TO-DO ITEM -> Restate, exactly as written, the entries below from the line that holds "fx_px: 1499" through the line that holds "f_number: 1.78". Pictures are not part of the copy.

[Stored dataset items]
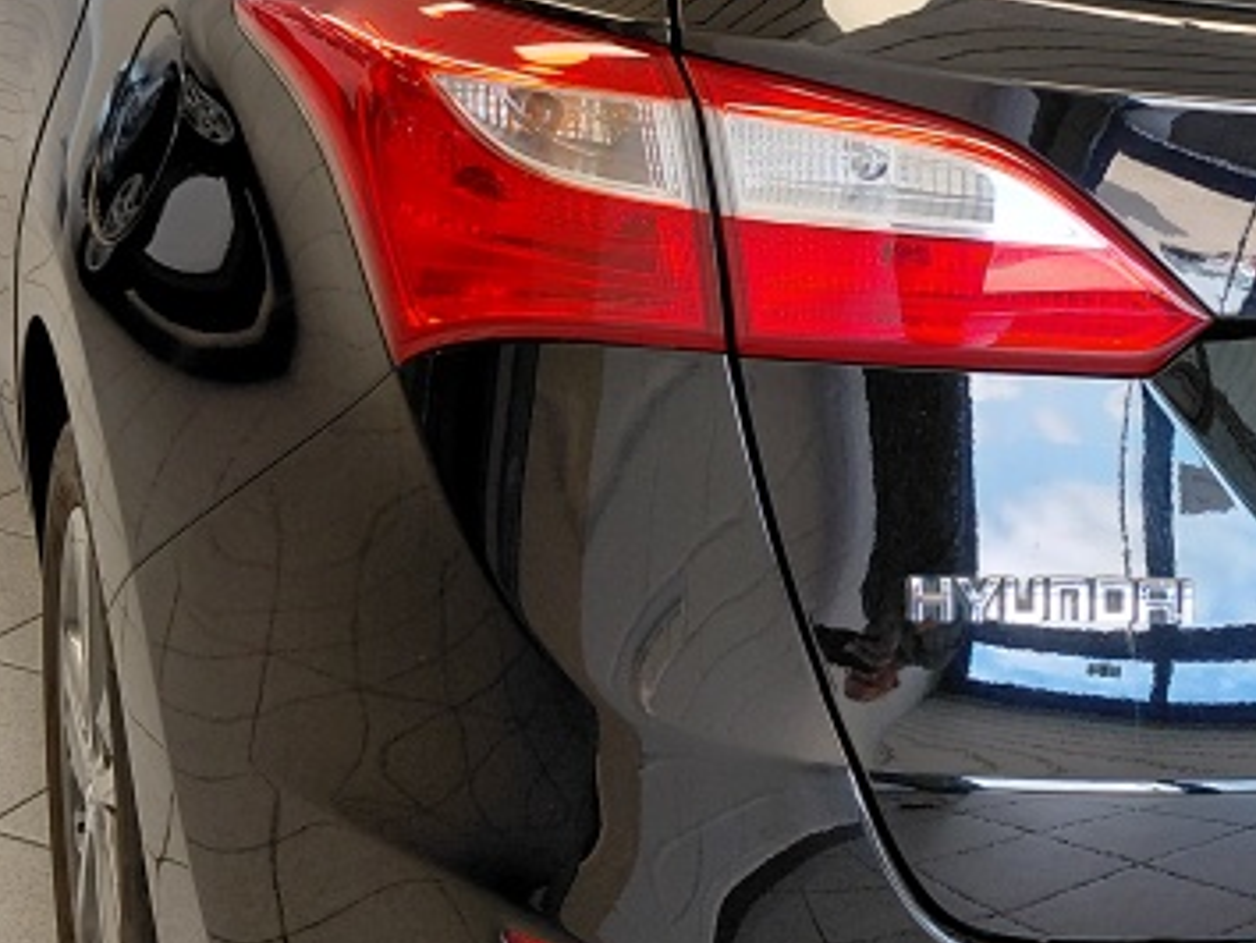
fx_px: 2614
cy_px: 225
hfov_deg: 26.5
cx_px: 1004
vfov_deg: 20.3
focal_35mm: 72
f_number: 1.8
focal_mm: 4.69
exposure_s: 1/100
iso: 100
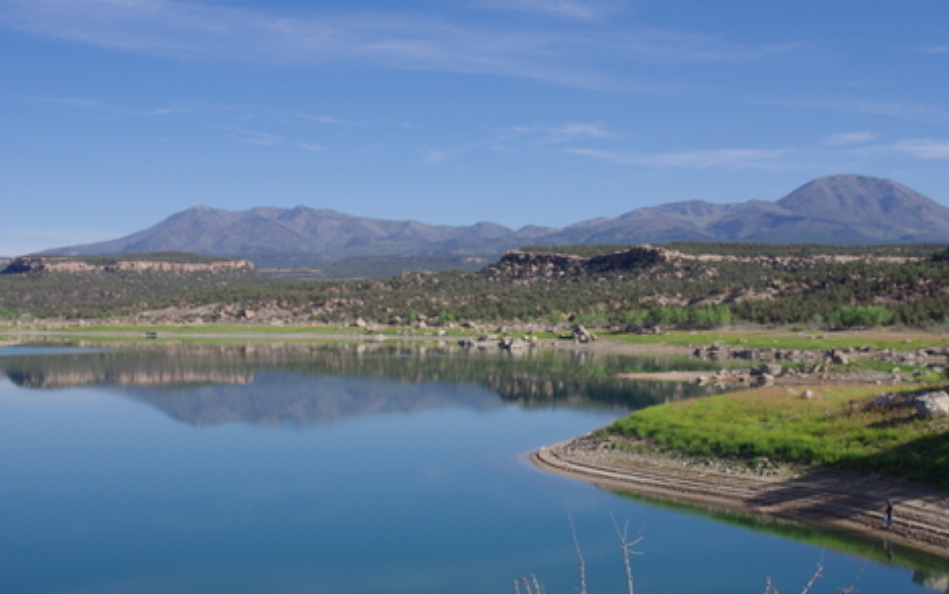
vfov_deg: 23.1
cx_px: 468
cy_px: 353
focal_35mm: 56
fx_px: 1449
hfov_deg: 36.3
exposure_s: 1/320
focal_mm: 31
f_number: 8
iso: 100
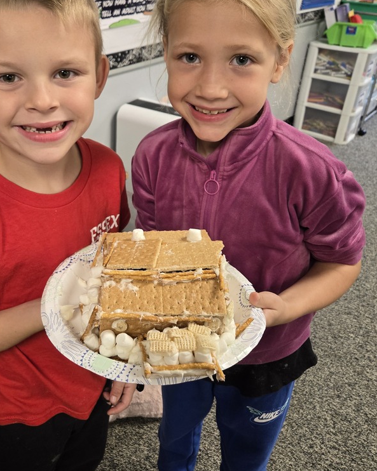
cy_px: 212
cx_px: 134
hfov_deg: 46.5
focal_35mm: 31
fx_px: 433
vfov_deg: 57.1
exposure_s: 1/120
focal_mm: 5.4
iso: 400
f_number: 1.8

---

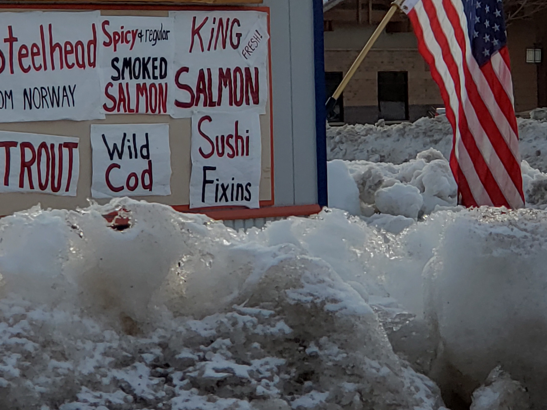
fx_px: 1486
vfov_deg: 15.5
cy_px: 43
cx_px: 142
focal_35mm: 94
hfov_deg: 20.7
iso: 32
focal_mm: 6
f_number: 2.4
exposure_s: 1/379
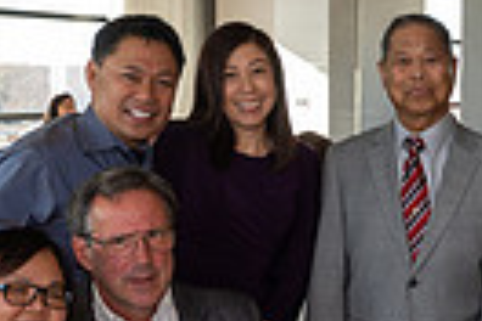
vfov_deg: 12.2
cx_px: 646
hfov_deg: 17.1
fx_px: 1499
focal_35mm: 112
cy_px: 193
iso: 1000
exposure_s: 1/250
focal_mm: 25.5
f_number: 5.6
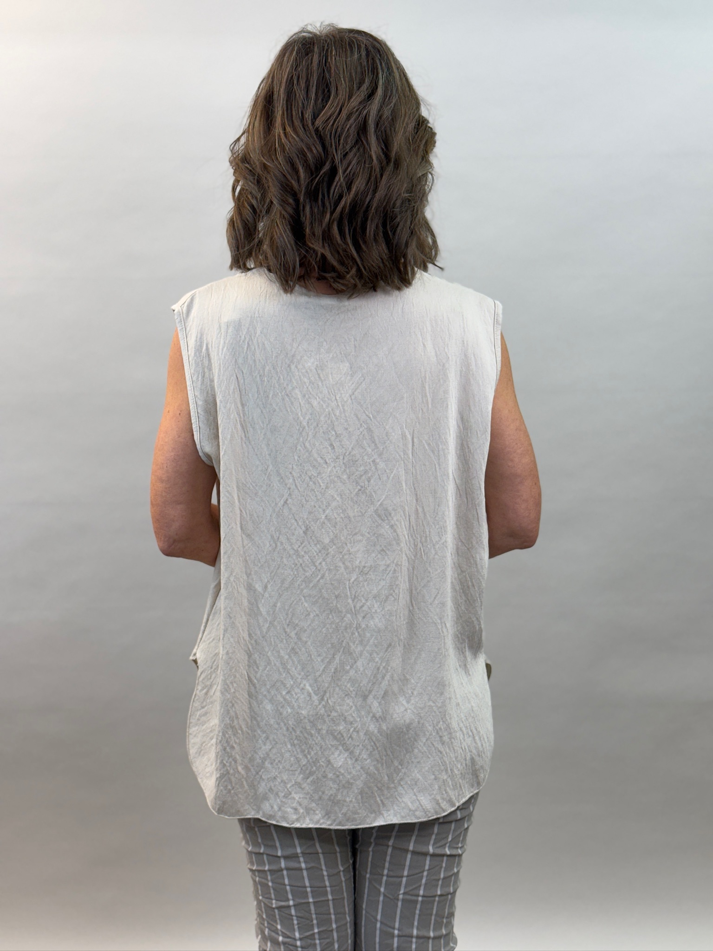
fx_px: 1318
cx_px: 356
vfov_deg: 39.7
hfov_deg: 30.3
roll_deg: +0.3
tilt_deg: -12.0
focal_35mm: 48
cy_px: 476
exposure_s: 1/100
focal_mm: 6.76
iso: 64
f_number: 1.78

TASK RESPONSE ->
fx_px: 1499
focal_35mm: 112
cy_px: 193
iso: 1000
exposure_s: 1/250
focal_mm: 25.5
f_number: 5.6
fx_px: 1318
cx_px: 356
vfov_deg: 39.7
hfov_deg: 30.3
roll_deg: +0.3
tilt_deg: -12.0
focal_35mm: 48
cy_px: 476
exposure_s: 1/100
focal_mm: 6.76
iso: 64
f_number: 1.78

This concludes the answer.